I'm really behind on everything, including the closet, right now but felt the need to stop and take a moment to tell you all that I am kind of freaking out about Big Kid turning 6 on Saturday.
How have I been a mom for 6 years already? Also, if he's only legally mine for 18 years--I'm already through a third of it. I know it sounds ridiculous, but it makes me want to cry.
I want him to stay 5 forever.
10 comments:
Aw, I get the same way when I think about my siblings. Not my kids, but I did pretty much raise them and it blows my mind to realize that the youngest is the same age now as I was when I was babysitting them.
I get the feeling, though, that BK is going to be your baby forever in his kind little heart. Then, years and years from now, you can have little mini-Big Kids. And you can RETURN them when they overflow the toilet. :)

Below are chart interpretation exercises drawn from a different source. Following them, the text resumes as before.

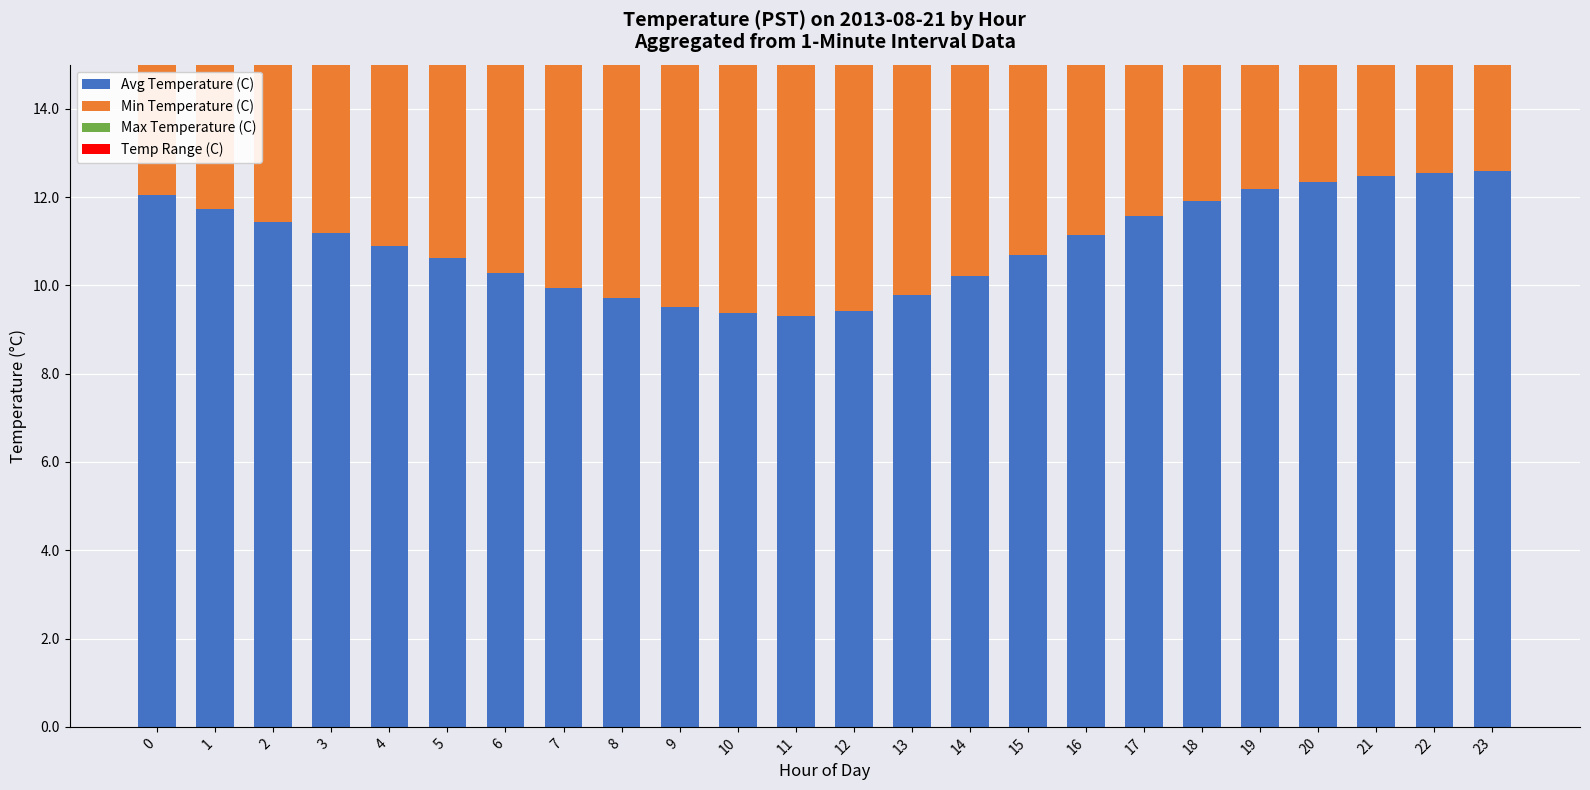

Between 22 and 6, which is larger?

22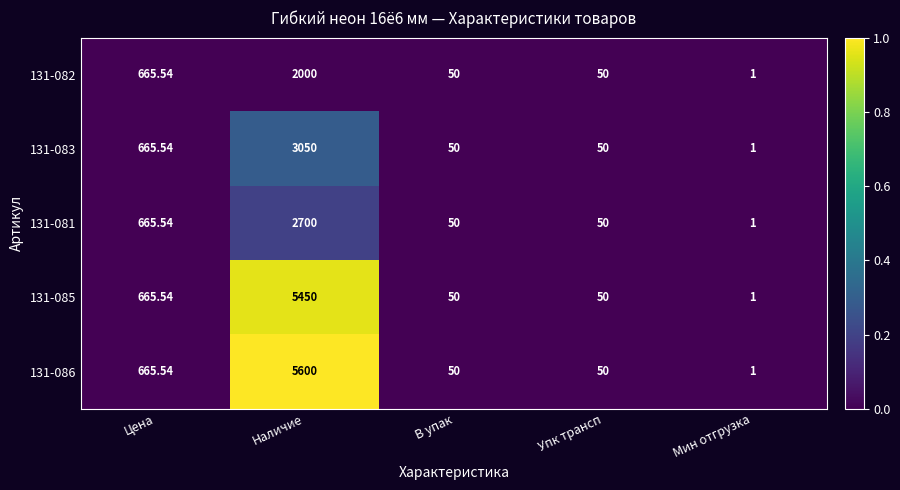

At which label is 131-086 closest to 2800?

Цена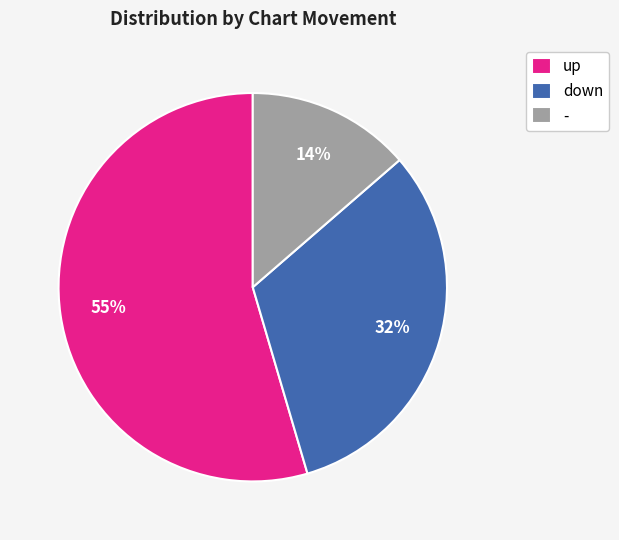

What percentage is the down slice, to the nearest percent?

32%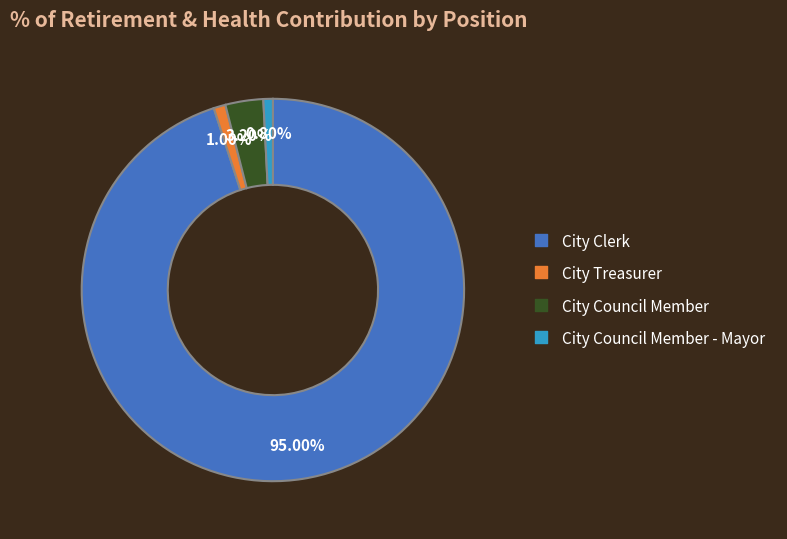

To the nearest percent, what is the difference between the largest and smallest slice percentages?

94%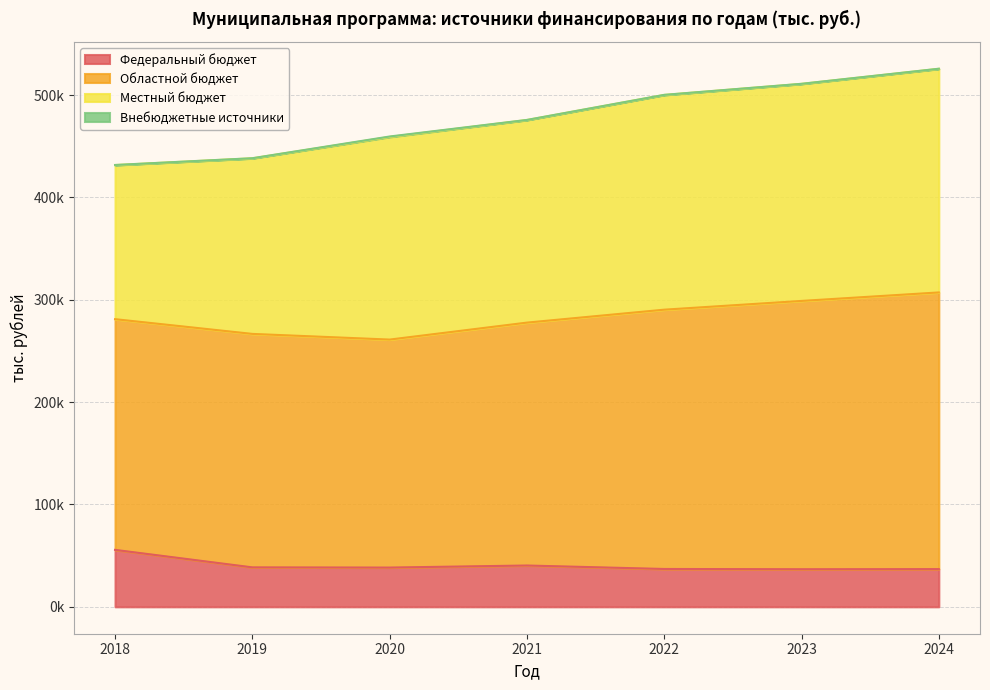

Is the value of Местный бюджет at 2022 greater than the value of Федеральный бюджет at 2024?

Yes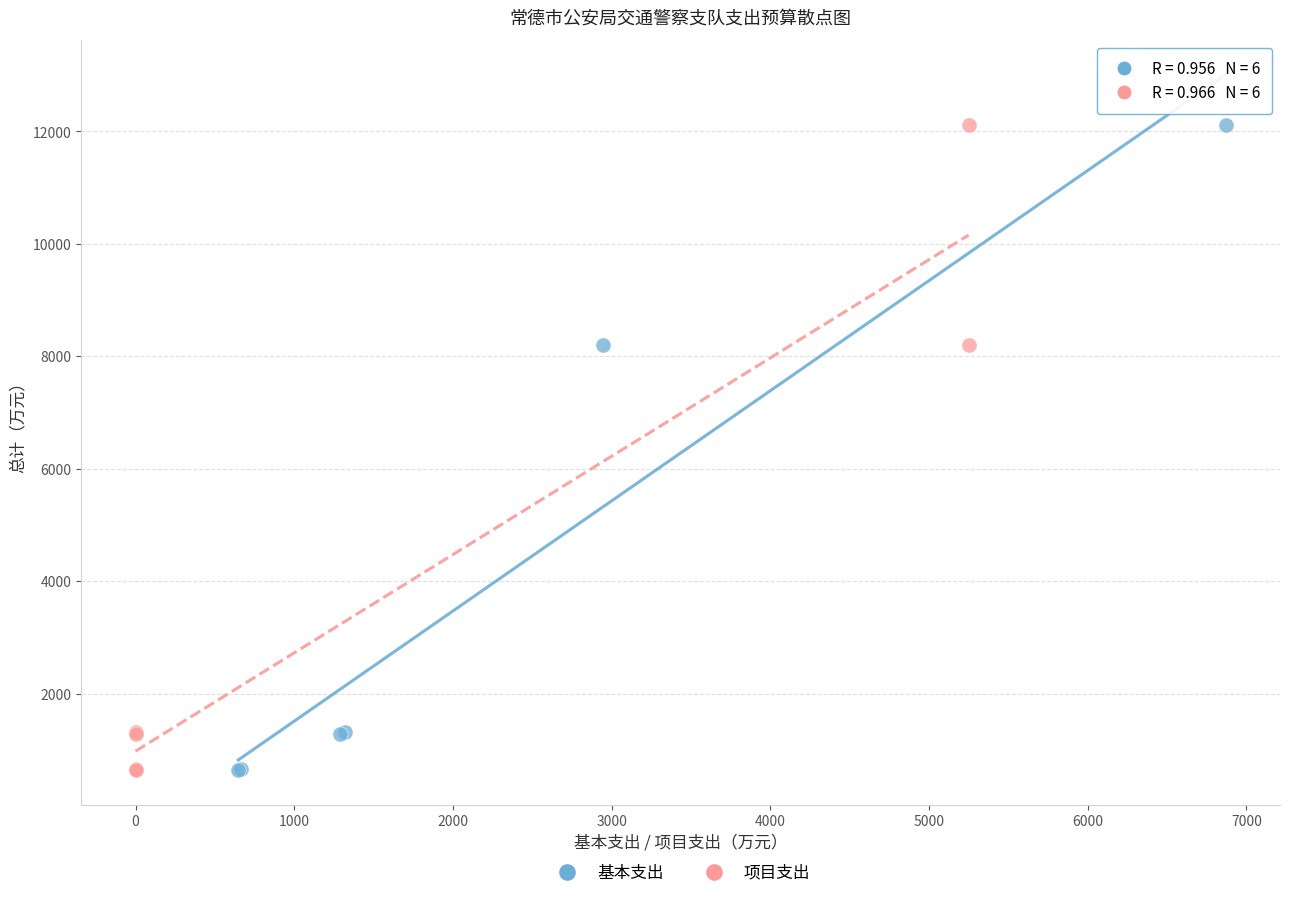

What are all the series names shown in the legend?

基本支出, 项目支出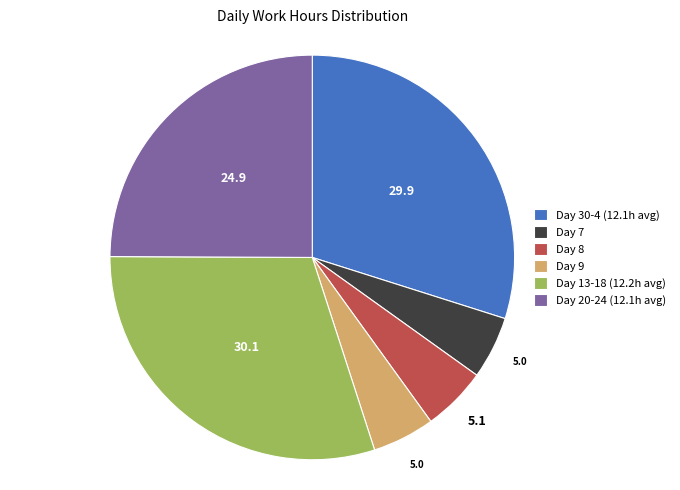

Between Day 9 and Day 20-24 (12.1h avg), which is larger?

Day 20-24 (12.1h avg)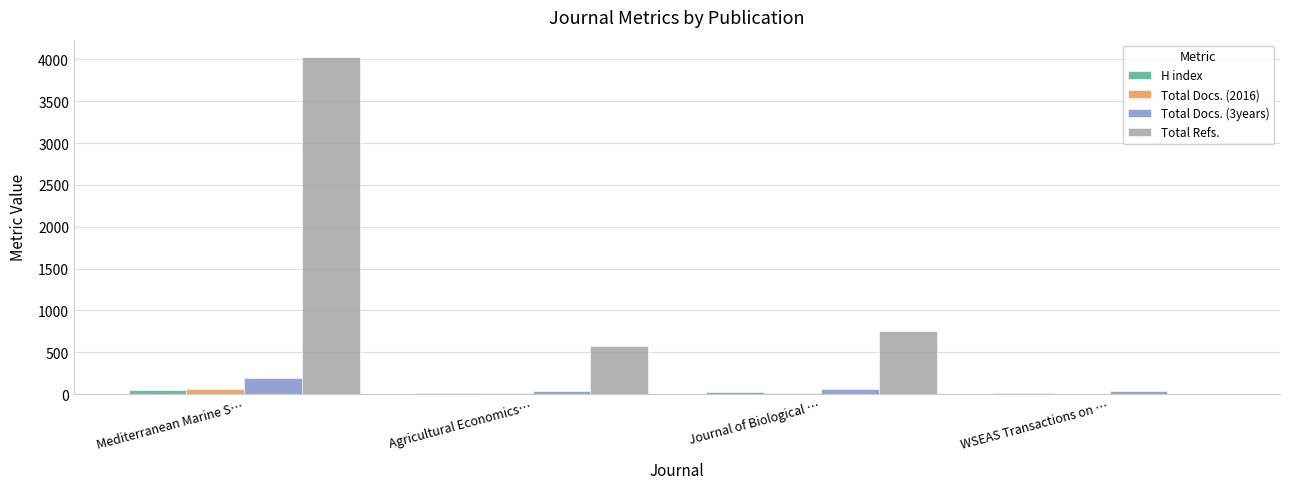

The value of Total Docs. (3years) at Mediterranean Marine S… is 198. True or false?

True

I wonder if that feeling intensifies with age? The more grown up they get the more we want to cry.
I totally feel your pain!
The Boy turned 6 in June and is starting Kindergarden in 2 weeks. I'm having panic attacks already! He's also decided that he needs to go school clothes shopping at the mall. Yeah, not gonna happen on my budget!
The Monster turns 6 on Sunday. So about the time you were having BK I was just starting my 27 hours of labor.
Fun stuff.
I am right there with you.
Bubba turns 3 at the end of the month and I have a panic attack at the thought of him starting preschool or hell, just walking up the steps all by himself.
My middle son turns 9 Saturday--Yay for 8/8! (He also weighed 8lb8oz...)
Their ages haven't really done a number on me yet, but maybe that's because I began the very. last. year. of my own 30s this year and that is scary.
Regardless of their ages, there are still days I think, "What are these half-grown people doing in my house and why the HELL are they calling me mom?!"
I know- P will be 6 next Thursday and I am super-freaked out about it. Plus, as he is getting older so am I, and I am super-freaked out that I'll be in my "late 30s" later this year. Damn 36!
I struggle with my oldest child's birthdays the most. It's both the fact that HE is growing up, and that I am, too. Doesn't feel like that long ago that I went to the hospital, a bundle of nerves, having no idea what to expect with this whole labor thing. Then, suddenly, I was a mom. When I brought him home, I remember wondering why they actually let me take him. I felt odd, getting in the car and just driving home with this little, helpless, amazing thing.
I still can't believe that I am a mom.
Mine will be six in Sept, and I'm already having anxiety. TIME FLIES!
Ahhhh...My son is turning 6 at the end of the month and I just can't believe how big he is! They really do grow up so fast.